A new report by the Center for Democracy in the Americas, Cuba’s New Resolve: Economic Reform and its Implications for U.S. Policy, identifies a number of measures the Obama administration should take to support and facilitate the economic reform process in Cuba. According to the report, Cuba is undergoing the most significant changes to its socialist system since the 1959 Revolution. Despite moves to increase the private sector, decentralize decision-making, increase autonomy for farmers and “a fundamental shift in economic thinking,” the Obama administration has downplayed the reforms as insufficient.
The report concludes with specific recommendations for U.S. policymakers, including:
• Acknowledge the reform process is real; it is opening a greater role for the market, but also likely to bring hardships on the Cuban people. They should not allow skepticism to play into the hands of Cuban hardliners who oppose reform and rapprochement with the U.S.
• Continue loosening restrictions on travel to Cuba to create additional demand for services and goods produced by the emerging private sector.
• Provide greater clarity and detail for new rules allowing any U.S. citizen to send remittances to qualified recipients to boost the flow of funds especially to vulnerable Cubans who lack family supporters abroad.
• Allow independent farms to export agriculture products to the U.S. and allow U.S. entities to contract with Cuban musicians, scholars, and artists for their work.
• End the counterproductive and dangerous USAID program, which further toxifies the bilateral relationship and reduces space for economic and political debate on the island.
• Remove Cuba from the list of State Sponsors of Terrorism to eliminate baseless economic sanctions and expand Cuba’s access to technology.
This week the Brookings Institution is set to launch a new report, Reaching Out: Cuba’s New Economy and the International Response, written by Dr. Richard Feinberg. Feinberg, senior advisor at the White House during the Clinton administration, recently conducted an in-depth analysis of Cuba’s efforts over the last two decades to diversify its economic relations with states like Spain and Canada and more recently with emerging market powers like China, Brazil and Venezuela. Despite increasing ties to the international community, Cuba remains absent from the core international financial institutions (IFIs) such as the IMF and World Bank, Feinberg notes. His report identifies a gradual, step-by-step approach for rapprochement between the IFIs and Cuba, which would require U.S. support.
This Friday, November 18th the Latin America Initiative at Brookings will host the release of the new study. Feinberg will comment on recent Cuban economic reforms and offer recommendations for how the international development community, including the United States, should respond. Individuals in Washington, DC interested in attending the event can RSVP here.
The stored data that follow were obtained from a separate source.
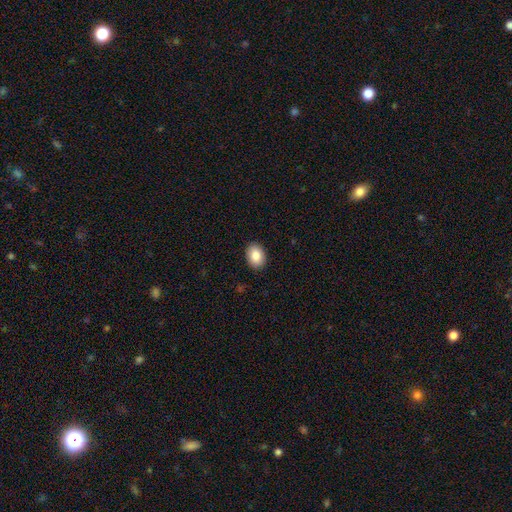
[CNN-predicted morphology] type=smooth (86%); roundness=in between (76%); merging=none (90%).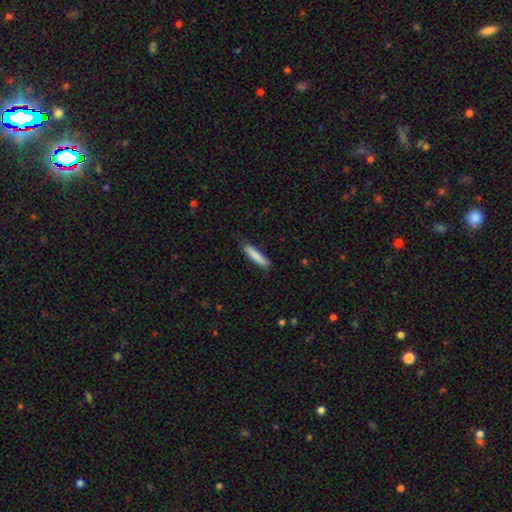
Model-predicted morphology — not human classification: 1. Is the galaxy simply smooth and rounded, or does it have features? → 84% smooth, 10% featured or disk, 6% star or artifact.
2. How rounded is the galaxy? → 87% cigar-shaped, 11% in between, 1% round.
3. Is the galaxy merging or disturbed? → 83% none, 14% minor disturbance, 2% major disturbance, 1% merger.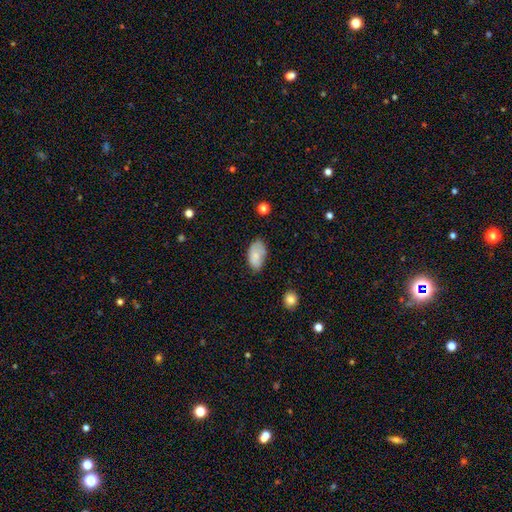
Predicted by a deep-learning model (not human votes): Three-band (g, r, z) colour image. It shows a smooth galaxy with no disk features (77%) that is in between round and cigar-shaped (94%). Merging: none (62%).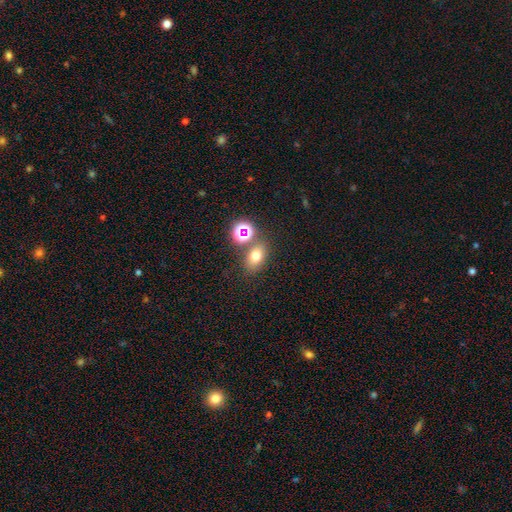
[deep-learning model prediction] Q: Smooth or featured?
A: smooth (69%); runner-up: star or artifact (20%)
Q: How rounded?
A: in between (68%); runner-up: round (30%)
Q: Merging?
A: none (70%); runner-up: merger (16%)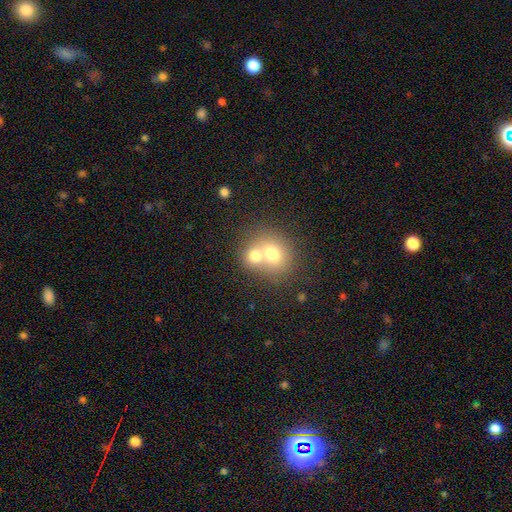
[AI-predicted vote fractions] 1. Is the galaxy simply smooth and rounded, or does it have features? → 68% smooth, 21% featured or disk, 11% star or artifact.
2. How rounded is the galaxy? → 67% round, 32% in between, 1% cigar-shaped.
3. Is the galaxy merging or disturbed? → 65% merger, 26% none, 6% minor disturbance, 3% major disturbance.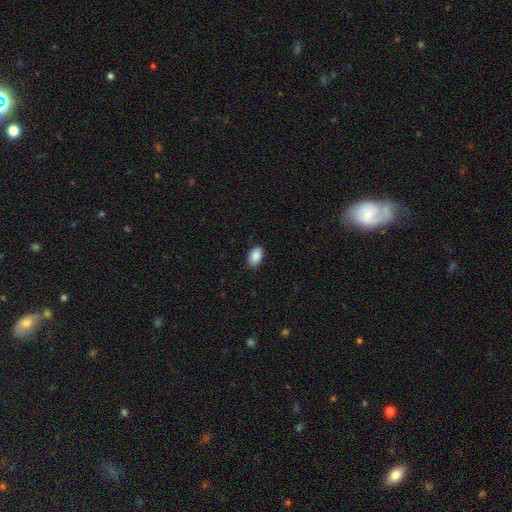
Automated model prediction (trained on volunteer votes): Smooth or featured?
  - smooth: 89% *
  - star or artifact: 7%
  - featured or disk: 4%
How rounded?
  - in between: 89% *
  - round: 9%
  - cigar-shaped: 1%
Merging?
  - none: 86% *
  - minor disturbance: 11%
  - major disturbance: 2%
  - merger: 1%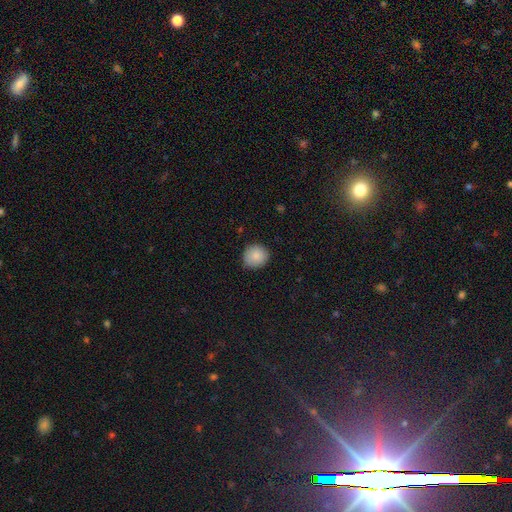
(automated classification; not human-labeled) Overall: smooth (87%). How rounded: round (88%). Merging: none (86%).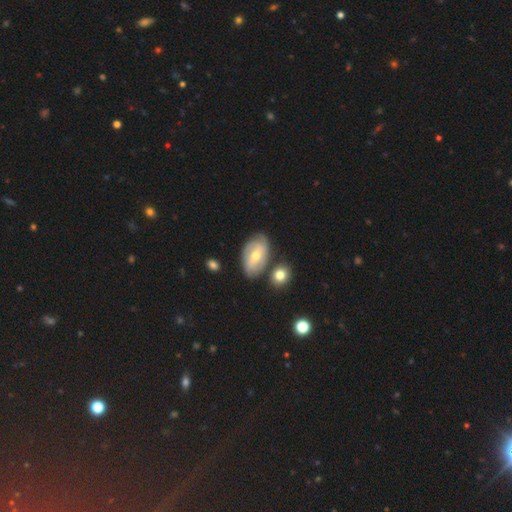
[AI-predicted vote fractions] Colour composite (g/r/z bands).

Both studies identify the depth and scope of the changes occurring in Cuba and the way our allies and adversaries are engaging, both to stimulate further changes and to promote their own national interests. Unfortunately, with a presidential election looming and partisan politics high, the Obama administration has chosen to meet reforms in Cuba with skepticism and continue a failed strategy of isolation. Let’s hope policymakers in Washington will read these two reports and think hard about crafting a more adequate response to the transformation occurring in Cuba.